In the eighth section of John Severson’s 1970 film, “Pacific Vibrations,” US Champion Corky Carroll straps a couple of midlength single-fins to the top of his Mercedes and heads to Arizona for a surf. Tempe was home to Big Surf Waterpark–the first surfable wavepool in the United States.

The angled sides of the wavepool combined with the huge faux-volcanic rock wall backdrop make the surf venue look like an ancient Mesoamerican ballgame court. The waves lurking behind the Skull Island-like wall were anything but Kong-sized but they were indeed rideable.
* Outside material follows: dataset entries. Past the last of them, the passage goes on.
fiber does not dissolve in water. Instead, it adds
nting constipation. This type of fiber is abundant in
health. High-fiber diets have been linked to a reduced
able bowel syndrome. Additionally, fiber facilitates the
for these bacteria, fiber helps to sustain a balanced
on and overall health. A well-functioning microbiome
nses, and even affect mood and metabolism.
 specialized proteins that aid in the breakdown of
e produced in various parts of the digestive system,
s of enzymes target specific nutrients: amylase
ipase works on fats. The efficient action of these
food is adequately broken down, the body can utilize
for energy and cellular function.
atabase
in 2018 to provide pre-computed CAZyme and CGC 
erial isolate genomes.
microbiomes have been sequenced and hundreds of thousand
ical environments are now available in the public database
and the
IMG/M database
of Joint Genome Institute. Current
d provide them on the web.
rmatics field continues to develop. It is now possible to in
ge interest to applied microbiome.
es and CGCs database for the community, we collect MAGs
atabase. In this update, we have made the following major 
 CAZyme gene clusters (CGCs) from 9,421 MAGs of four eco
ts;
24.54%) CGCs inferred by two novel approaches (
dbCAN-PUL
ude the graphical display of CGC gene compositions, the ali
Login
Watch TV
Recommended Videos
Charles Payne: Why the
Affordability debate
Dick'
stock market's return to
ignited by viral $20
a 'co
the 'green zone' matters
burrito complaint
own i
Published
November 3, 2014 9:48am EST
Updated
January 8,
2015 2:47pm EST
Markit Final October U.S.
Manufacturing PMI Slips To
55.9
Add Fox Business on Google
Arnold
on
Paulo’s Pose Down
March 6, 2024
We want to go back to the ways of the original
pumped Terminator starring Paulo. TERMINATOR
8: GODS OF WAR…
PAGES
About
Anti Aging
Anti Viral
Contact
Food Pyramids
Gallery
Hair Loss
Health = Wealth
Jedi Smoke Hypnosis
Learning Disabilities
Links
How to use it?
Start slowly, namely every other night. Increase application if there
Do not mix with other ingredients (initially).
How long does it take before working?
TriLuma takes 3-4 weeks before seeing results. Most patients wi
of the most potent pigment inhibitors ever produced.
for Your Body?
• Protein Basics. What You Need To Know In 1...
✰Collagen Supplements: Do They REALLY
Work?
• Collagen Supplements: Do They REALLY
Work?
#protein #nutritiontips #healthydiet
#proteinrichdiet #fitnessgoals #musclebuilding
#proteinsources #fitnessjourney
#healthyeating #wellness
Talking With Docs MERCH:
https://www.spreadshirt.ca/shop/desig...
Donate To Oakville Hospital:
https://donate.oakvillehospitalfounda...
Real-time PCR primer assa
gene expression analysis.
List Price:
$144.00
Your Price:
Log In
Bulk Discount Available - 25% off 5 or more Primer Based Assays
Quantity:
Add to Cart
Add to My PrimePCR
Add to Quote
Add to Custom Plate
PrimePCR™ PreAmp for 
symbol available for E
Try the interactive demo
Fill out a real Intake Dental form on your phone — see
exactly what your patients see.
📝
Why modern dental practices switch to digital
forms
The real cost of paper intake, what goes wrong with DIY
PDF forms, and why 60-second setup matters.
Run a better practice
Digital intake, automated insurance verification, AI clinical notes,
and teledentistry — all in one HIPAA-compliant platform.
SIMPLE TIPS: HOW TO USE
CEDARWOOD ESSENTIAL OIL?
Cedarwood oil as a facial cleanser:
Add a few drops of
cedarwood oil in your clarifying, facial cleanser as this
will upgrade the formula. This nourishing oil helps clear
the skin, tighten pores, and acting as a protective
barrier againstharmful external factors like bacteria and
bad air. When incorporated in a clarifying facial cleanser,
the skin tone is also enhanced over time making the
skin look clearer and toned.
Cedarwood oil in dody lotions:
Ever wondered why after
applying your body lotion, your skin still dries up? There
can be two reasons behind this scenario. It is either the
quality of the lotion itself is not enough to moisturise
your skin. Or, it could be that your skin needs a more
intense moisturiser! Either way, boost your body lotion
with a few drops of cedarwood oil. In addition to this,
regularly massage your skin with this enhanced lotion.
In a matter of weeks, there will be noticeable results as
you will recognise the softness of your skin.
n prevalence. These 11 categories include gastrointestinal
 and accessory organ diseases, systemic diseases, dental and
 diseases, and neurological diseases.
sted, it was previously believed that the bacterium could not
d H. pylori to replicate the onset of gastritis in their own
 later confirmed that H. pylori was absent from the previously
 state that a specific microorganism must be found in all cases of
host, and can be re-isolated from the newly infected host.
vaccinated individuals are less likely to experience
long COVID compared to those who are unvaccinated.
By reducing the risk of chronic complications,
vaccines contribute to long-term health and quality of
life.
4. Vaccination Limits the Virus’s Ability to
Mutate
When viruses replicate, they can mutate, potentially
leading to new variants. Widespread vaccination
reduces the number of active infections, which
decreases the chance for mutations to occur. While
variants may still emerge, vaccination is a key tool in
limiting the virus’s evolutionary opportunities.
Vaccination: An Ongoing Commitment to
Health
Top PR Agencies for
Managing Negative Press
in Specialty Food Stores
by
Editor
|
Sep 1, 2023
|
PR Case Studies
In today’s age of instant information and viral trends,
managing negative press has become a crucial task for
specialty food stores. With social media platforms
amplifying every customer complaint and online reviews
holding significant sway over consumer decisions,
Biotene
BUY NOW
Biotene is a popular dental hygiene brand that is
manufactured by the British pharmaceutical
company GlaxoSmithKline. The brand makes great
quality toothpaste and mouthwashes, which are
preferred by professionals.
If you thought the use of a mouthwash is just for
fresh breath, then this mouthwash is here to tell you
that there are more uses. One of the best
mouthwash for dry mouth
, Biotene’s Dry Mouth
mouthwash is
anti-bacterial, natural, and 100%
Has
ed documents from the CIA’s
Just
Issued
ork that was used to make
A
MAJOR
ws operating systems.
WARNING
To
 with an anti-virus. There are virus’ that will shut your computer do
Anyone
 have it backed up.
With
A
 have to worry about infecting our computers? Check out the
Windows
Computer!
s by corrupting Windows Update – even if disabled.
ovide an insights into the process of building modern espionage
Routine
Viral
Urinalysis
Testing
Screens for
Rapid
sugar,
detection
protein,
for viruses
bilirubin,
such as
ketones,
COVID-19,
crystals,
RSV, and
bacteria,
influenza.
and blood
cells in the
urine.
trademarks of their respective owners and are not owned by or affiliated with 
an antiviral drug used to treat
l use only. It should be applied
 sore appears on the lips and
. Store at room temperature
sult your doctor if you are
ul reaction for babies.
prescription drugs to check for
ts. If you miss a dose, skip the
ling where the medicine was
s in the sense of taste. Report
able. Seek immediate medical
During the pool’s crowded surf-mat sessions, Big Surf looks more dangerous than both a game of Tlachtli and the mythical island home of that giant gorilla combined.

“Pacific Vibrations” isn’t the only film to feature Big Surf, it was where Rick Kane learned to ride waves before becoming a Pipe Master in the incredibly-and often overly-quotable 1987 Hollywood film “North Shore.”

Big Surf still breaks today, the Skull Island wall has long been replaced by a mural of a rainbow stretching across a partly cloudy sky with hundreds of stoked ‘Zonies trim’n and grin’n over one another on the daily.

By the looks of the elf-shoe rocker in the noses of Carroll’s Grand Canyon State quiver, maybe he was expecting a more literal interpretation of Big Surf Waterpark’s name.